**Job**: Repeat precisely the span of lines below that opens with the line containing "X1143000Y-2404998D02*" and closes with the line containing "X1651000Y-4825974D01*", both included.

**Electronics engineering source data**:
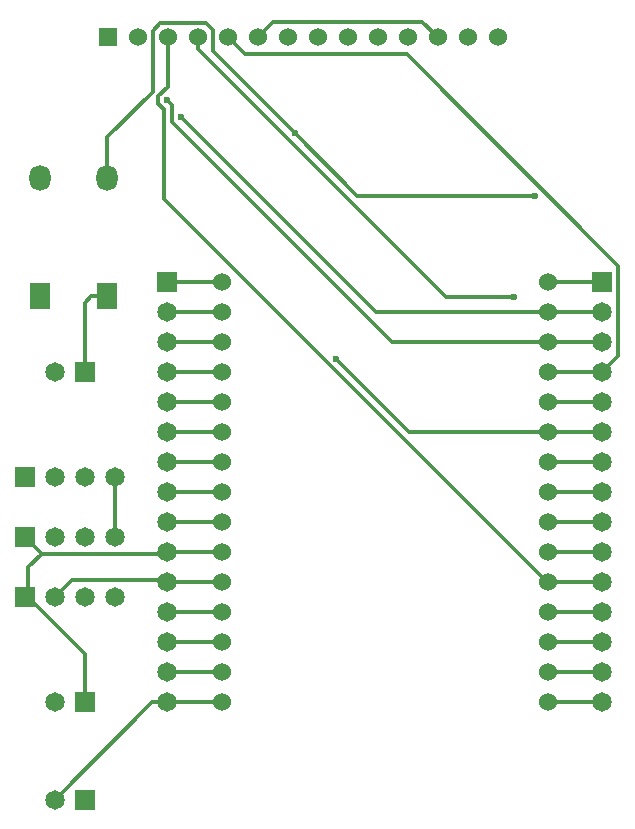
<source format=gbl>
G04 Layer: BottomLayer*
G04 EasyEDA v6.5.47, 2024-09-27 13:25:38*
G04 cb8a5c33274e4434a5d5d060cedbf222,e87ba6ffdfb0417d91de07616a749205,10*
G04 Gerber Generator version 0.2*
G04 Scale: 100 percent, Rotated: No, Reflected: No *
G04 Dimensions in millimeters *
G04 leading zeros omitted , absolute positions ,4 integer and 5 decimal *
%FSLAX45Y45*%
%MOMM*%

%AMMACRO1*21,1,$1,$2,0,0,$3*%
%ADD10C,0.3000*%
%ADD11MACRO1,1.524X1.524X0.0000*%
%ADD12C,1.5240*%
%ADD13R,1.8000X2.2000*%
%ADD14O,1.7999964X2.1999956000000003*%
%ADD15R,1.6510X1.6510*%
%ADD16C,1.6510*%
%ADD17C,0.6000*%

%LPD*%
D10*
X2727502Y-1024661D02*
G01*
X2033752Y-330911D01*
X2033752Y-151079D01*
X1973834Y-91160D01*
X1591513Y-91160D01*
X1525752Y-156921D01*
X1525752Y-677900D01*
X1143000Y-1060653D01*
X1143000Y-1405001D01*
X4759502Y-1553590D02*
G01*
X3256432Y-1553590D01*
X2727502Y-1024661D01*
X5334000Y-2540000D02*
G01*
X4872507Y-2540000D01*
X4872507Y-2540000D02*
G01*
X3417392Y-2540000D01*
X1766366Y-888974D01*
X1650161Y-744905D02*
G01*
X1691081Y-785825D01*
X1691081Y-931773D01*
X3553307Y-2794000D01*
X4872507Y-2794000D01*
X4872507Y-2794000D02*
G01*
X5334000Y-2794000D01*
X4584827Y-2412771D02*
G01*
X4006773Y-2412771D01*
X1906752Y-312750D01*
X1906752Y-212547D01*
X5334000Y-3302000D02*
G01*
X4872507Y-3302000D01*
X4872507Y-3556000D02*
G01*
X3699306Y-3556000D01*
X3082543Y-2939237D01*
X5334000Y-3556000D02*
G01*
X4872507Y-3556000D01*
X1651000Y-2285974D02*
G01*
X2112467Y-2285974D01*
X2112492Y-2286000D01*
X1651000Y-2539974D02*
G01*
X2112467Y-2539974D01*
X2112492Y-2540000D01*
X1651000Y-2793974D02*
G01*
X2112467Y-2793974D01*
X2112492Y-2794000D01*
X1651000Y-3047974D02*
G01*
X2112467Y-3047974D01*
X2112492Y-3048000D01*
X1651000Y-3301974D02*
G01*
X2112467Y-3301974D01*
X2112492Y-3302000D01*
X1651000Y-3555974D02*
G01*
X2112467Y-3555974D01*
X2112492Y-3556000D01*
X1651000Y-3809974D02*
G01*
X2112467Y-3809974D01*
X2112492Y-3810000D01*
X1651000Y-4063974D02*
G01*
X2112467Y-4063974D01*
X2112492Y-4064000D01*
X1651000Y-4317974D02*
G01*
X2112467Y-4317974D01*
X2112492Y-4318000D01*
X473481Y-4953000D02*
G01*
X473481Y-4697603D01*
X585292Y-4585792D01*
X952500Y-5842000D02*
G01*
X952500Y-5432018D01*
X473481Y-4953000D01*
X473481Y-4953000D02*
G01*
X444500Y-4953000D01*
X585292Y-4585792D02*
G01*
X1637182Y-4585792D01*
X1651000Y-4571974D01*
X444500Y-4445000D02*
G01*
X585292Y-4585792D01*
X1143000Y-2404998D02*
G01*
X1007948Y-2404998D01*
X952500Y-3048000D02*
G01*
X952500Y-2460447D01*
X1007948Y-2404998D01*
X1651000Y-4571974D02*
G01*
X2112467Y-4571974D01*
X2112492Y-4572000D01*
X698500Y-4953000D02*
G01*
X841298Y-4810201D01*
X1635226Y-4810201D01*
X1651000Y-4825974D01*
X1651000Y-4825974D02*
G01*
X2112467Y-4825974D01*
X2112492Y-4826000D01*
X1651000Y-5079974D02*
G01*
X2112467Y-5079974D01*
X2112492Y-5080000D01*
X1651000Y-5333974D02*
G01*
X2112467Y-5333974D01*
X2112492Y-5334000D01*
X1651000Y-5587974D02*
G01*
X2112467Y-5587974D01*
X2112492Y-5588000D01*
X698500Y-6667500D02*
G01*
X1524025Y-5841974D01*
X1651000Y-5841974D01*
X1651000Y-5841974D02*
G01*
X2112467Y-5841974D01*
X2112492Y-5842000D01*
X5334000Y-5842000D02*
G01*
X4872507Y-5842000D01*
X5334000Y-5588000D02*
G01*
X4872507Y-5588000D01*
X5334000Y-5334000D02*
G01*
X4872507Y-5334000D01*
X5334000Y-5080000D02*
G01*
X4872507Y-5080000D01*
X1652752Y-212547D02*
G01*
X1652752Y-636015D01*
X1575003Y-713765D01*
X1575003Y-776046D01*
X1619580Y-820623D01*
X1619605Y-820623D01*
X1619605Y-1582597D01*
X4863007Y-4826000D01*
X4872507Y-4826000D01*
X5334000Y-4826000D02*
G01*
X4872507Y-4826000D01*
X3938752Y-212547D02*
G01*
X3807536Y-81330D01*
X2545968Y-81330D01*
X2414752Y-212547D01*
X5334000Y-4572000D02*
G01*
X4872507Y-4572000D01*
X5334000Y-4318000D02*
G01*
X4872507Y-4318000D01*
X5334000Y-4064000D02*
G01*
X4872507Y-4064000D01*
X5334000Y-3810000D02*
G01*
X4872507Y-3810000D01*
X5334000Y-3048000D02*
G01*
X5465902Y-2916097D01*
X5465902Y-2147595D01*
X3677183Y-358876D01*
X2307081Y-358876D01*
X2160752Y-212547D01*
X5334000Y-3048000D02*
G01*
X4872507Y-3048000D01*
X5334000Y-2286000D02*
G01*
X4872507Y-2286000D01*
X1206500Y-3937000D02*
G01*
X1206500Y-4445000D01*
D11*
G01*
X1144722Y-212554D03*
D12*
G01*
X1398752Y-212547D03*
G01*
X1652752Y-212547D03*
G01*
X1906752Y-212547D03*
G01*
X2160752Y-212547D03*
G01*
X2414752Y-212547D03*
G01*
X2668752Y-212547D03*
G01*
X2922752Y-212547D03*
G01*
X3176752Y-212547D03*
G01*
X3430752Y-212547D03*
G01*
X3684752Y-212547D03*
G01*
X3938752Y-212547D03*
G01*
X4192752Y-212547D03*
G01*
X4446752Y-212547D03*
G01*
X2112492Y-2286000D03*
G01*
X2112492Y-2540000D03*
G01*
X2112492Y-2794000D03*
G01*
X2112492Y-3048000D03*
G01*
X2112492Y-3302000D03*
G01*
X2112492Y-3556000D03*
G01*
X2112492Y-3810000D03*
G01*
X2112492Y-4064000D03*
G01*
X2112492Y-4318000D03*
G01*
X2112492Y-4572000D03*
G01*
X2112492Y-4826000D03*
G01*
X2112492Y-5080000D03*
G01*
X2112492Y-5334000D03*
G01*
X2112492Y-5588000D03*
G01*
X2112492Y-5842000D03*
G01*
X4872507Y-5842000D03*
G01*
X4872507Y-5588000D03*
G01*
X4872507Y-5334000D03*
G01*
X4872507Y-5080000D03*
G01*
X4872507Y-4826000D03*
G01*
X4872507Y-4572000D03*
G01*
X4872507Y-4318000D03*
G01*
X4872507Y-4064000D03*
G01*
X4872507Y-3810000D03*
G01*
X4872507Y-3556000D03*
G01*
X4872507Y-3302000D03*
G01*
X4872507Y-3048000D03*
G01*
X4872507Y-2794000D03*
G01*
X4872507Y-2540000D03*
G01*
X4872507Y-2286000D03*
D13*
G01*
X571500Y-2404998D03*
D14*
G01*
X571500Y-1405001D03*
D13*
G01*
X1143000Y-2404998D03*
D14*
G01*
X1143000Y-1405001D03*
D15*
G01*
X444500Y-4953000D03*
D16*
G01*
X698500Y-4953000D03*
G01*
X952500Y-4953000D03*
G01*
X1206500Y-4953000D03*
D15*
G01*
X444500Y-4445000D03*
D16*
G01*
X698500Y-4445000D03*
G01*
X952500Y-4445000D03*
G01*
X1206500Y-4445000D03*
D15*
G01*
X444500Y-3937000D03*
D16*
G01*
X698500Y-3937000D03*
G01*
X952500Y-3937000D03*
G01*
X1206500Y-3937000D03*
D15*
G01*
X952500Y-3048000D03*
D16*
G01*
X698500Y-3048000D03*
D15*
G01*
X952500Y-5842000D03*
D16*
G01*
X698500Y-5842000D03*
D15*
G01*
X952500Y-6667500D03*
D16*
G01*
X698500Y-6667500D03*
D15*
G01*
X1651000Y-2286000D03*
D16*
G01*
X1651000Y-2539974D03*
G01*
X1651000Y-2793974D03*
G01*
X1651000Y-3047974D03*
G01*
X1651000Y-3301974D03*
G01*
X1651000Y-3555974D03*
G01*
X1651000Y-3809974D03*
G01*
X1651000Y-4063974D03*
G01*
X1651000Y-4317974D03*
G01*
X1651000Y-4571974D03*
G01*
X1651000Y-4825974D03*
G01*
X1651000Y-5079974D03*
G01*
X1651000Y-5333974D03*
G01*
X1651000Y-5587974D03*
G01*
X1651000Y-5841974D03*
D15*
G01*
X5334000Y-2286000D03*
D16*
G01*
X5334000Y-2540000D03*
G01*
X5334000Y-2794000D03*
G01*
X5334000Y-3048000D03*
G01*
X5334000Y-3302000D03*
G01*
X5334000Y-3556000D03*
G01*
X5334000Y-3810000D03*
G01*
X5334000Y-4064000D03*
G01*
X5334000Y-4318000D03*
G01*
X5334000Y-4572000D03*
G01*
X5334000Y-4826000D03*
G01*
X5334000Y-5080000D03*
G01*
X5334000Y-5334000D03*
G01*
X5334000Y-5588000D03*
G01*
X5334000Y-5842000D03*
D17*
G01*
X2727502Y-1024661D03*
G01*
X4759502Y-1553590D03*
G01*
X1766366Y-888974D03*
G01*
X1650161Y-744905D03*
G01*
X4584827Y-2412771D03*
G01*
X3082543Y-2939237D03*
M02*

</source>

**Expected answer**:
X1143000Y-2404998D02*
G01*
X1007948Y-2404998D01*
X952500Y-3048000D02*
G01*
X952500Y-2460447D01*
X1007948Y-2404998D01*
X1651000Y-4571974D02*
G01*
X2112467Y-4571974D01*
X2112492Y-4572000D01*
X698500Y-4953000D02*
G01*
X841298Y-4810201D01*
X1635226Y-4810201D01*
X1651000Y-4825974D01*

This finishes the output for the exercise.